The Python Quants

Machine Learning with Python for Algorithmic Trading

Dr. Yves J. Hilpisch

The Python Quants GmbH

http://tpq.io | team@tpq.io | @dyjh

About Me

We are quite busy these days:

Trading Styles and Philosophies

Traditionally, there have been two three major groups of traders/investors:

  • fundamental investors that analyze companies, their products, strategic position and financials in detail
  • technical investors that have a look at "charts" and analyze stock price movements
  • passive investors that do no analysis at all and invest in diversified portfolios

Recently, a new type of trader/investor has risen to prominence.

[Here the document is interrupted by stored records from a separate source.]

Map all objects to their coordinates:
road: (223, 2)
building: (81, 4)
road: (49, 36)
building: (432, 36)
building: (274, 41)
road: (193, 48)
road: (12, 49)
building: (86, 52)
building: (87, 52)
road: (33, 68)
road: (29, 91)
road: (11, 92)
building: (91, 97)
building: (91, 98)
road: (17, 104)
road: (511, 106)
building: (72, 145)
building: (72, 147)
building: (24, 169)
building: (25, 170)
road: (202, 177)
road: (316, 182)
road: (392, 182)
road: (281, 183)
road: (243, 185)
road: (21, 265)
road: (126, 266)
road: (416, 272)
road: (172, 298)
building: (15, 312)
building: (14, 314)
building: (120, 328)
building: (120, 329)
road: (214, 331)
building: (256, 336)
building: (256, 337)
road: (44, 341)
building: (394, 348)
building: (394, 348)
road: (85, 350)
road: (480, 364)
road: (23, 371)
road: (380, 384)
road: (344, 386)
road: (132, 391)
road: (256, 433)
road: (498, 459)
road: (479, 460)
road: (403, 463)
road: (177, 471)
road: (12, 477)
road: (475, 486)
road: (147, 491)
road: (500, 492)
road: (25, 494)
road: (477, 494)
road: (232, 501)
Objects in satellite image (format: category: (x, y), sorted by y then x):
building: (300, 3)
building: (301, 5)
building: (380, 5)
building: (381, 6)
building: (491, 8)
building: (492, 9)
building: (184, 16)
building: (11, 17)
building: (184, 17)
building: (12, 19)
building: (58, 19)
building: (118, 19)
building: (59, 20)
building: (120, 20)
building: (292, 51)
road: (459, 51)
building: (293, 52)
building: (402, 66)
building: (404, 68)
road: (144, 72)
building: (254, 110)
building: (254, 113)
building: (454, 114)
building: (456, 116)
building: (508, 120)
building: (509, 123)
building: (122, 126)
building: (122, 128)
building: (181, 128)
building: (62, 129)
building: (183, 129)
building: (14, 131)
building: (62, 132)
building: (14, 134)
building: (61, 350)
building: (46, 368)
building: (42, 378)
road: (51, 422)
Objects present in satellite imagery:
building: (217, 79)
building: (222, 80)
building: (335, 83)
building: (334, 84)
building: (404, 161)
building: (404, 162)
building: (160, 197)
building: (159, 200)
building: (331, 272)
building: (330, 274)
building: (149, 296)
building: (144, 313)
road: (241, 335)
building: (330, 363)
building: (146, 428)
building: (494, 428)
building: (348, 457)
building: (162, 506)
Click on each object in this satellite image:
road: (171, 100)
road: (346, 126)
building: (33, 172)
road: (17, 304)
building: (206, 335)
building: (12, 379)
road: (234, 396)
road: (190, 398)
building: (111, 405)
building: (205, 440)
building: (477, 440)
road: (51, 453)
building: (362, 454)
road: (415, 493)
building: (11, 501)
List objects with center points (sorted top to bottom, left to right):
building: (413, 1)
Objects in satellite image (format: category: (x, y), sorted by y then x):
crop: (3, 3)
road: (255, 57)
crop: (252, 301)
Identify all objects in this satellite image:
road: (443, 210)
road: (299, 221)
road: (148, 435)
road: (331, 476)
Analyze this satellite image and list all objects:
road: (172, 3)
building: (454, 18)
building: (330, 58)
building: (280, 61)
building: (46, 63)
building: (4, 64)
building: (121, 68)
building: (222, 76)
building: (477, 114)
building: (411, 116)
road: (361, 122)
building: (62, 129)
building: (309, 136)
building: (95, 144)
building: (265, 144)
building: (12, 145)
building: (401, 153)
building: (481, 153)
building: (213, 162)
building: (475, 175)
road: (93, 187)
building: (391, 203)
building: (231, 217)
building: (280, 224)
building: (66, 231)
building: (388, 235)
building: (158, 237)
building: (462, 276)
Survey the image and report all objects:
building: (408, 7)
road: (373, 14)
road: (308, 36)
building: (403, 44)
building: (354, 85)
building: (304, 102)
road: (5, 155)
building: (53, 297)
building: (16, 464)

Algorithmic traders make us of, among others:

  • mathematical, financial and data analytics algorithms
  • dedicated hardware approaches, like cloud, co-location, FPGAs, etc.
  • high performance approaches to trade in millisecond ranges

Within this group, different sub-types are distinguished, like HFT, market making, etc.

The holy grail of trading/investing is to predict in what direction the market will move over a horizon of

  • five years
  • one year
  • one month
  • one day
  • one second
  • ...

[The holy grail of gambling might be to predict whether red or black turns out at roulette.]

The big question is, are markets predictable after all?

For example, the efficient market hypothesis says that market prices "always reflect all available information", implying, for instance, that technical analysis (the study of charts) is pointless.

Another question is:

Can Machine Learning help with this problem?

Or does it maybe contribute to problems?

Economist, 07. October 2016: "Serling takes a pounding."

The best explanation seems to lie in the world of algorithmic trading—the computer programmes that automatically generate transactions. Such programmes have been blamed for “flash crashes” in the equity markets, particularly the May 2010 event which saw the Dow plunge nearly 1000 points in minutes before recovering.

Prediction with Machine Learning

Let us use machine learning to "predict" a deterministic series of numbers.

In [2]:
import numpy as np
from sklearn import linear_model
In [3]:
lm = linear_model.LinearRegression()

Our example data set.

In [4]:
a = np.arange(10)
a
Out[4]:
array([0, 1, 2, 3, 4, 5, 6, 7, 8, 9])

We generate a matrix to apply linear regression to the prediction problem.

In [5]:
lags = 2
m = np.zeros((lags + 1, len(a) - lags))
for i in range(lags + 1):
    if i == lags:
        m[i] = a[i:]
    else:
        m[i] = a[i:i - lags]

The resulting vectors for the "independent & dependent" variables.

In [6]:
m.T
Out[6]:
array([[ 0.,  1.,  2.],
       [ 1.,  2.,  3.],
       [ 2.,  3.,  4.],
       [ 3.,  4.,  5.],
       [ 4.,  5.,  6.],
       [ 5.,  6.,  7.],
       [ 6.,  7.,  8.],
       [ 7.,  8.,  9.]])

The fitting step.

In [7]:
lm.fit(m[:lags].T, m[lags])
Out[7]:
LinearRegression(copy_X=True, fit_intercept=True, n_jobs=1, normalize=False)

The results.

In [8]:
lm.coef_
Out[8]:
array([ 0.5,  0.5])
In [9]:
lm.intercept_
Out[9]:
1.5

The prediction step (1).

In [10]:
np.dot(m[:lags].T, lm.coef_) + lm.intercept_
Out[10]:
array([ 2.,  3.,  4.,  5.,  6.,  7.,  8.,  9.])

The prediction step (2).

In [11]:
lm.predict(m[:lags].T)
Out[11]:
array([ 2.,  3.,  4.,  5.,  6.,  7.,  8.,  9.])

Stock Market Prediction as a Classification Problem

Stock market prediction is a classification problem in that one is only/mainly interested in the direction of the market movement, not the size of the movement.

The question is: Will the market go up or down?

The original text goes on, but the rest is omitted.